Aim of the task: Go over each line of the entries below, count those with "sizing", and give only the count.

(Web document revisions)

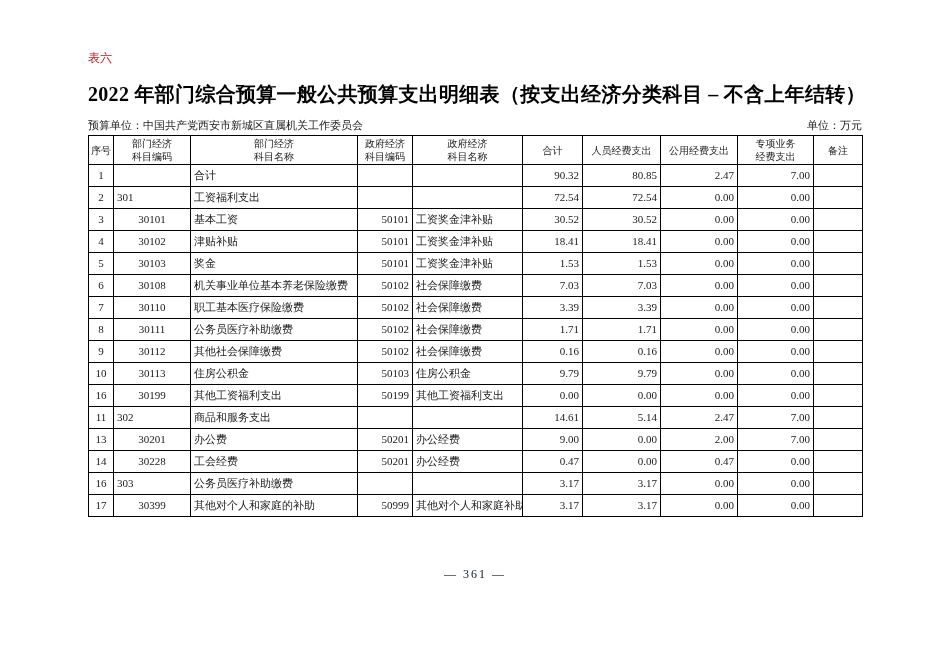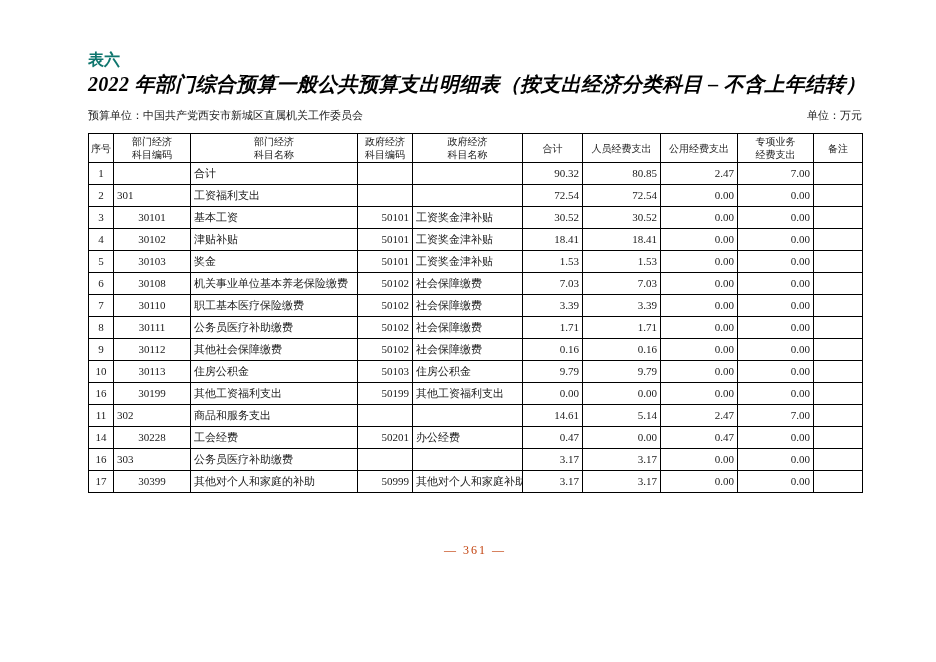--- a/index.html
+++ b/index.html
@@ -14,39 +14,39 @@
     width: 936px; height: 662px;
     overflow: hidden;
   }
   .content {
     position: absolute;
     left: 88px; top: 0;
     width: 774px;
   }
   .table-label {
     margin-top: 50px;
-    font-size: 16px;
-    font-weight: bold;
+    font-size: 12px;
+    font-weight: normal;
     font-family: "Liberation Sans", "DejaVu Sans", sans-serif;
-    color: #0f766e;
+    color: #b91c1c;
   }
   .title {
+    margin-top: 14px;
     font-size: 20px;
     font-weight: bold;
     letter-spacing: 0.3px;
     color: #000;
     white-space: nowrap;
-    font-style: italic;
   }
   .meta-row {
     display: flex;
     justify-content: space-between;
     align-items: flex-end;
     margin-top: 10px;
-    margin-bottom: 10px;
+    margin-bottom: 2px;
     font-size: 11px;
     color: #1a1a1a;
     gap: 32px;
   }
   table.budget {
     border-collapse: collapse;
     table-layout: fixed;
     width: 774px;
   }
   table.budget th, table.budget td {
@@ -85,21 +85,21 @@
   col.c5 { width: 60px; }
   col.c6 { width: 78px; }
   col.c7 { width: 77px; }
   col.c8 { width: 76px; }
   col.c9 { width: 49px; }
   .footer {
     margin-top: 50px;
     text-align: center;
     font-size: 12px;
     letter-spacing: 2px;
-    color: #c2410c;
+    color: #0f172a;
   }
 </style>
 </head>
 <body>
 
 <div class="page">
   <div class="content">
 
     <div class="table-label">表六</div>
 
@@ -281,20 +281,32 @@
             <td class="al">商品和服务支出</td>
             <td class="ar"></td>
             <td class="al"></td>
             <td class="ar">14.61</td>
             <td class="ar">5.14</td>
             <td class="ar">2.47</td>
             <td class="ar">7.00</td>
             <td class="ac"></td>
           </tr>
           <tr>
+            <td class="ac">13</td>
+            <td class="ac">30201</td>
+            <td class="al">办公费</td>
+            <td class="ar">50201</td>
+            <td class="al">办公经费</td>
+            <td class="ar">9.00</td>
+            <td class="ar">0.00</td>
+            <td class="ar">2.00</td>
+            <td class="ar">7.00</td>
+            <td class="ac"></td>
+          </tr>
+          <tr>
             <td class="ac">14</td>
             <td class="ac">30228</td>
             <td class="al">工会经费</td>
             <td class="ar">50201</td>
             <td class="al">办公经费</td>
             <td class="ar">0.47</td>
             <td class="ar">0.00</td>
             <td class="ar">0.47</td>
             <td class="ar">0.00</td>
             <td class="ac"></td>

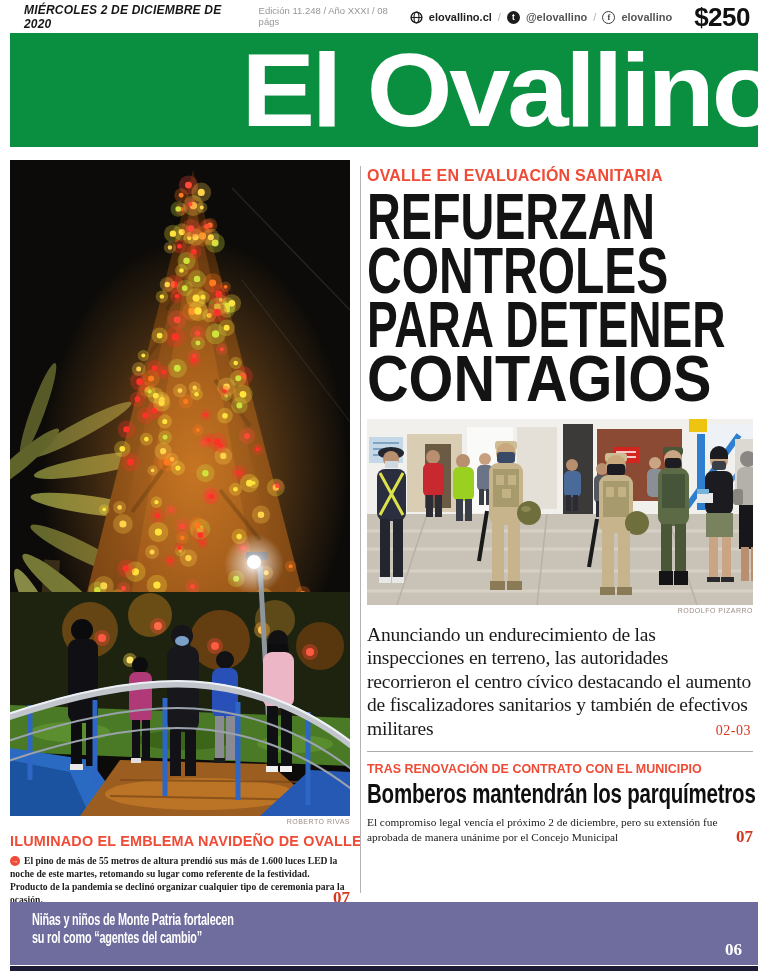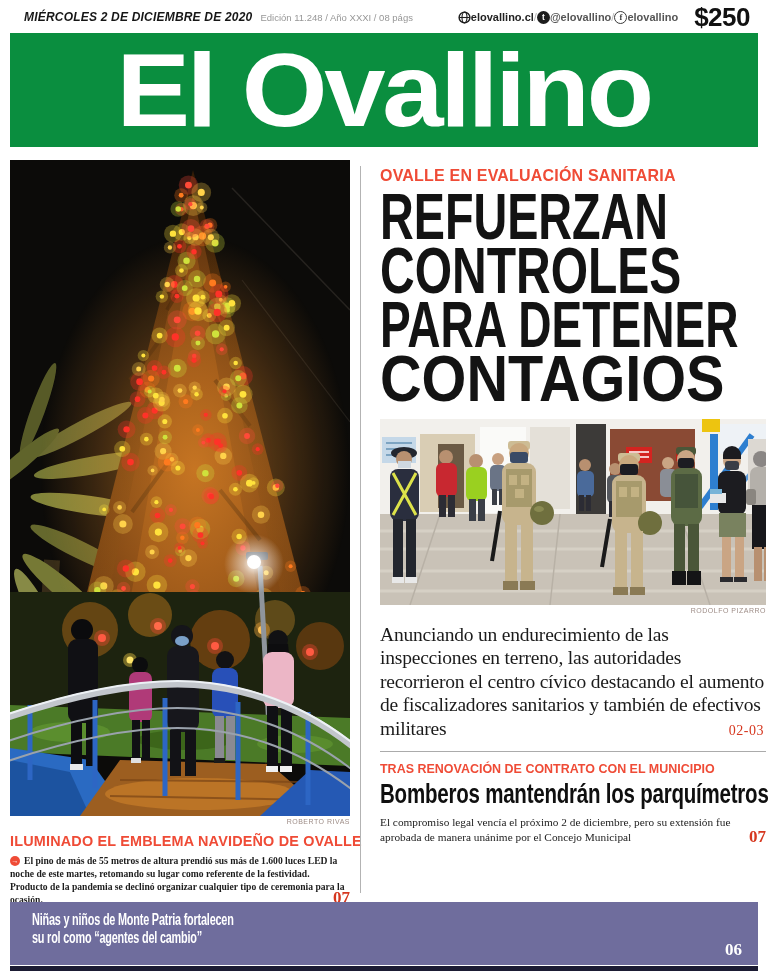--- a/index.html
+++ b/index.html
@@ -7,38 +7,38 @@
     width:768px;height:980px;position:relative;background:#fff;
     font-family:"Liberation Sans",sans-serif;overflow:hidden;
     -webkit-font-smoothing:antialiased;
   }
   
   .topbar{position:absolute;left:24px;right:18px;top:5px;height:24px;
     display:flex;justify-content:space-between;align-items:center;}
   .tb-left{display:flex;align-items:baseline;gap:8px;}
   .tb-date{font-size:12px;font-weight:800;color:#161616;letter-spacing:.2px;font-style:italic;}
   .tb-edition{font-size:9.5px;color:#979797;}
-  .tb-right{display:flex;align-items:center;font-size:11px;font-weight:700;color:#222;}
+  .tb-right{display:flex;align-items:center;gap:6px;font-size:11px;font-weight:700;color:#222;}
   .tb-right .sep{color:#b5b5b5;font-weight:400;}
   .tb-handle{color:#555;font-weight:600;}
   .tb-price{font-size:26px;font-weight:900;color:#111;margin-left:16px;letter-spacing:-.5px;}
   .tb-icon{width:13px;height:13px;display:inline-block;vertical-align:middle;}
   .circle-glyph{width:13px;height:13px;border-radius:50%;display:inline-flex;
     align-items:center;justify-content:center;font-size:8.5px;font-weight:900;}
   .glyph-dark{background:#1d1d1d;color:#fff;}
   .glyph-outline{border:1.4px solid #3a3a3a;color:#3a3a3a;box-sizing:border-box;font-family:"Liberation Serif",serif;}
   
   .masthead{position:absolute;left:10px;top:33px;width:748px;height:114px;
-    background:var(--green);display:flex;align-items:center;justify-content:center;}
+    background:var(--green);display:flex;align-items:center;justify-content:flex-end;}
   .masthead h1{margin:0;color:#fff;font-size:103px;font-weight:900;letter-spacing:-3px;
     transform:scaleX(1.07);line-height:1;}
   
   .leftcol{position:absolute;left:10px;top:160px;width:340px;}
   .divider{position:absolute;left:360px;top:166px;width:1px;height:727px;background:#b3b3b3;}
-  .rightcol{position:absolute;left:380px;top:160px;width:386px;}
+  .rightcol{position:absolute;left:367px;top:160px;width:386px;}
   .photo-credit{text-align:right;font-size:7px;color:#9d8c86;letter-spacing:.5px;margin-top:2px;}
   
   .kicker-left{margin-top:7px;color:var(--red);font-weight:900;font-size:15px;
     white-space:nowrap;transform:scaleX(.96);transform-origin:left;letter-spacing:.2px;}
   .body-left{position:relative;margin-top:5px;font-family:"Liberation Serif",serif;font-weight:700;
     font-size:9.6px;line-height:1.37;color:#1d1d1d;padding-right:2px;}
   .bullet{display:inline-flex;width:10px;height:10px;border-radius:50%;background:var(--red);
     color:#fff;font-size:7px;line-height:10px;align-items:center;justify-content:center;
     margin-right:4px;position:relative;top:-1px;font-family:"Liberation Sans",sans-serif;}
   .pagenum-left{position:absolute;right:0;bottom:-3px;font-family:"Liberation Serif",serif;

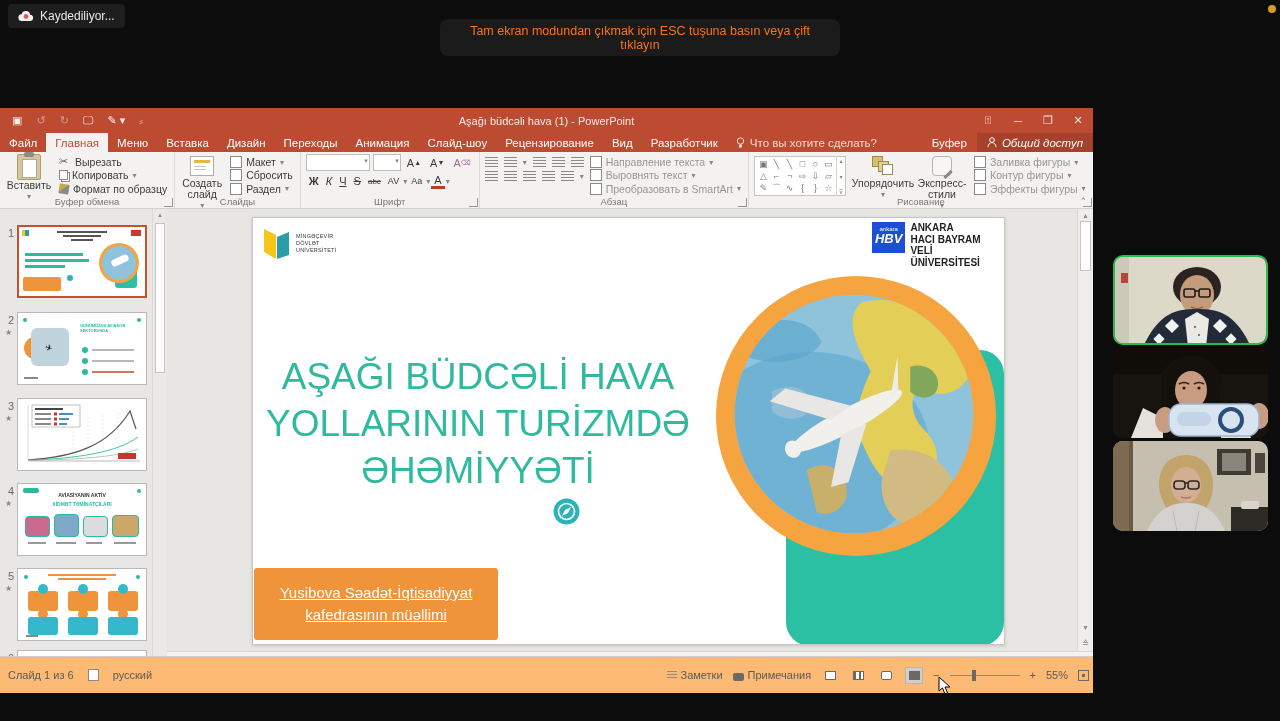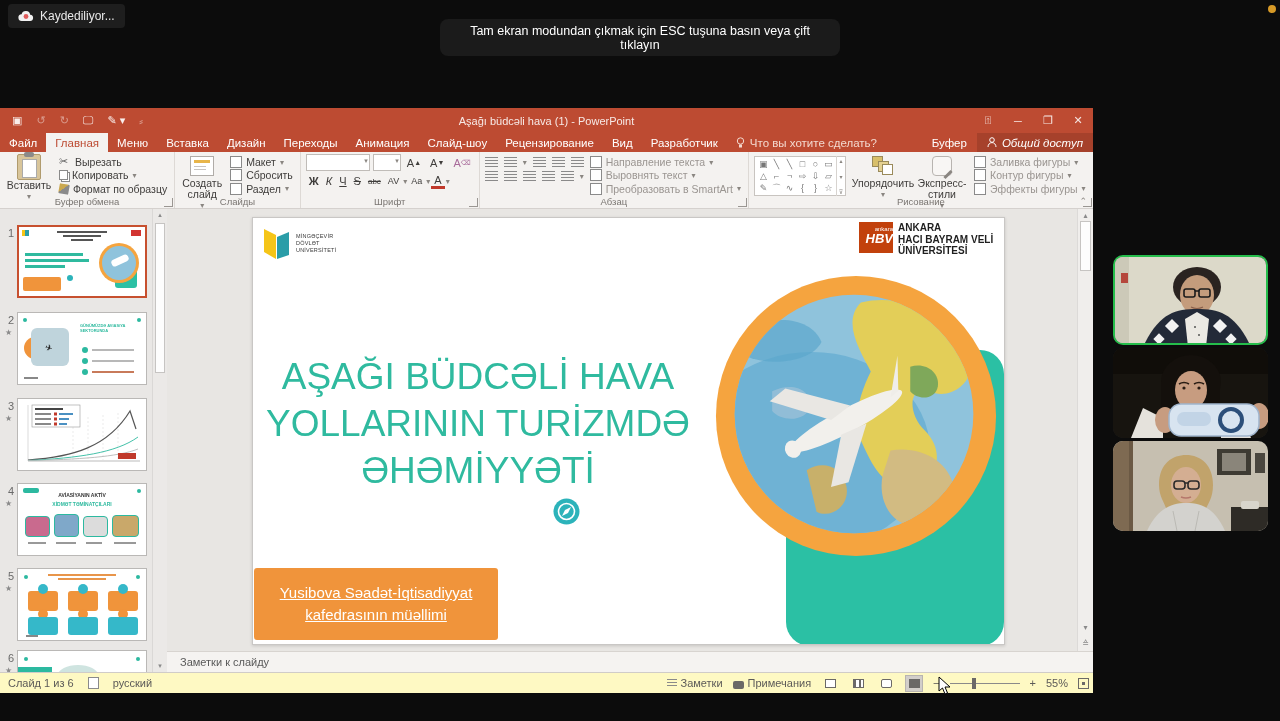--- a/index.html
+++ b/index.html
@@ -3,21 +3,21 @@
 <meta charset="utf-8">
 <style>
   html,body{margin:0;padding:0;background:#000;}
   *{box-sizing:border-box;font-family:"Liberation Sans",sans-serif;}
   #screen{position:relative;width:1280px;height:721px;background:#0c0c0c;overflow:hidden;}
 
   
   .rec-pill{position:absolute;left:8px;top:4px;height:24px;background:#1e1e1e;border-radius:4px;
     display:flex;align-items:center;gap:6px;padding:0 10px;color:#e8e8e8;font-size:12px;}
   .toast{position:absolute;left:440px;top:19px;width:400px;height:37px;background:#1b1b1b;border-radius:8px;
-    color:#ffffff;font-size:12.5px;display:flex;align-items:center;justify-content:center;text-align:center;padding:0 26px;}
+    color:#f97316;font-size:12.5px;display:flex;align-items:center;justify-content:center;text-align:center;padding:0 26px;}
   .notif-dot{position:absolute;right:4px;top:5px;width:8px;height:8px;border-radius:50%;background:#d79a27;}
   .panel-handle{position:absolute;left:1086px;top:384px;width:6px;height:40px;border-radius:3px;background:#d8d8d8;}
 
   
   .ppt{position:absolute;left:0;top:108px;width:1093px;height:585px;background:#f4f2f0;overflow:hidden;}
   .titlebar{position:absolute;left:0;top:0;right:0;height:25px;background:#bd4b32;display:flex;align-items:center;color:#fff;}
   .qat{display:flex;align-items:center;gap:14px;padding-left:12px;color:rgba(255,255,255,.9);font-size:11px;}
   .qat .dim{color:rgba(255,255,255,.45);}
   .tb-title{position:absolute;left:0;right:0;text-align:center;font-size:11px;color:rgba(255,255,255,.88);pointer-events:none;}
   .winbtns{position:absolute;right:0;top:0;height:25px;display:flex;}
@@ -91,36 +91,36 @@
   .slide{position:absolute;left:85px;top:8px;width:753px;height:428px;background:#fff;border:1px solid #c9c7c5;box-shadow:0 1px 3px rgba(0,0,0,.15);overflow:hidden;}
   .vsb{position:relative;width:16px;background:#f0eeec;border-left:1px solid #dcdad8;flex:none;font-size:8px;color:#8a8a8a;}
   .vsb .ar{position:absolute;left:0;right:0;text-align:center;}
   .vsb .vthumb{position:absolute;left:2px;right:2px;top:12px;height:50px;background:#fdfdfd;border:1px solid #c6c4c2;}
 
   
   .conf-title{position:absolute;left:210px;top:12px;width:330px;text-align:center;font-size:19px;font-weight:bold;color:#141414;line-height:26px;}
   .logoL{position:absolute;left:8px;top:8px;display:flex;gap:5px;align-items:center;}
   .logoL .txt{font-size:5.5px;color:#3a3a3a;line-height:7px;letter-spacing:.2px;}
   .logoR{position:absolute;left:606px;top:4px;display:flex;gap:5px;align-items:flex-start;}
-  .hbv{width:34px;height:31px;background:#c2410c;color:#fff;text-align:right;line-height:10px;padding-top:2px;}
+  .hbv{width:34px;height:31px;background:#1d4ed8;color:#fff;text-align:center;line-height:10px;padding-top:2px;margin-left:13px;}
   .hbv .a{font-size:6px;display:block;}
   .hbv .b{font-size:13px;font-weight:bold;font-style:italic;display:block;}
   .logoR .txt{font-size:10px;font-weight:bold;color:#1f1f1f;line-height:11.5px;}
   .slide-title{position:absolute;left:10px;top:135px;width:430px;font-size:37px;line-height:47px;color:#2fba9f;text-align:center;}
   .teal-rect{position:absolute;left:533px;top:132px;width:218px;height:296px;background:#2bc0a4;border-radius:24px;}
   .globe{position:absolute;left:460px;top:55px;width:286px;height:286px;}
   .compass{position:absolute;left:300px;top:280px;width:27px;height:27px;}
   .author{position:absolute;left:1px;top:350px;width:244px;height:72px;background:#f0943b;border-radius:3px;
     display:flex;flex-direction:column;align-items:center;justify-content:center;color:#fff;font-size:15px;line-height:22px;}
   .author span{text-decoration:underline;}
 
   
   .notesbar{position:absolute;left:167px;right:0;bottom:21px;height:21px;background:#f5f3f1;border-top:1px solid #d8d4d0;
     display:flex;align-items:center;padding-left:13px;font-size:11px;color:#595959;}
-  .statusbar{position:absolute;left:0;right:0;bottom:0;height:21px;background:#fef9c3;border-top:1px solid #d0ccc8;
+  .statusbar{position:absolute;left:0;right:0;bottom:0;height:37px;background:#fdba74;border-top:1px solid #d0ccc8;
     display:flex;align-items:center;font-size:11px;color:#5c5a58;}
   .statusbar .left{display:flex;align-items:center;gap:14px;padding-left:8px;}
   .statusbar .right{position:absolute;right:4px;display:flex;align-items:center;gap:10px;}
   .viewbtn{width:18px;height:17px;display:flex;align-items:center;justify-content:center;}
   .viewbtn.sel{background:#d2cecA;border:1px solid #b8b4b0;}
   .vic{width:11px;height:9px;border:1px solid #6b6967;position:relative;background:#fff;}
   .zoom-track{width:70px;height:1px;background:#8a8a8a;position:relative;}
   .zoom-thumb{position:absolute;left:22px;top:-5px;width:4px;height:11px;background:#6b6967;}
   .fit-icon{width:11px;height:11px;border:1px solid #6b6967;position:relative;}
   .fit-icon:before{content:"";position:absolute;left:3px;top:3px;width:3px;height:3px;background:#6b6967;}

Response below: 2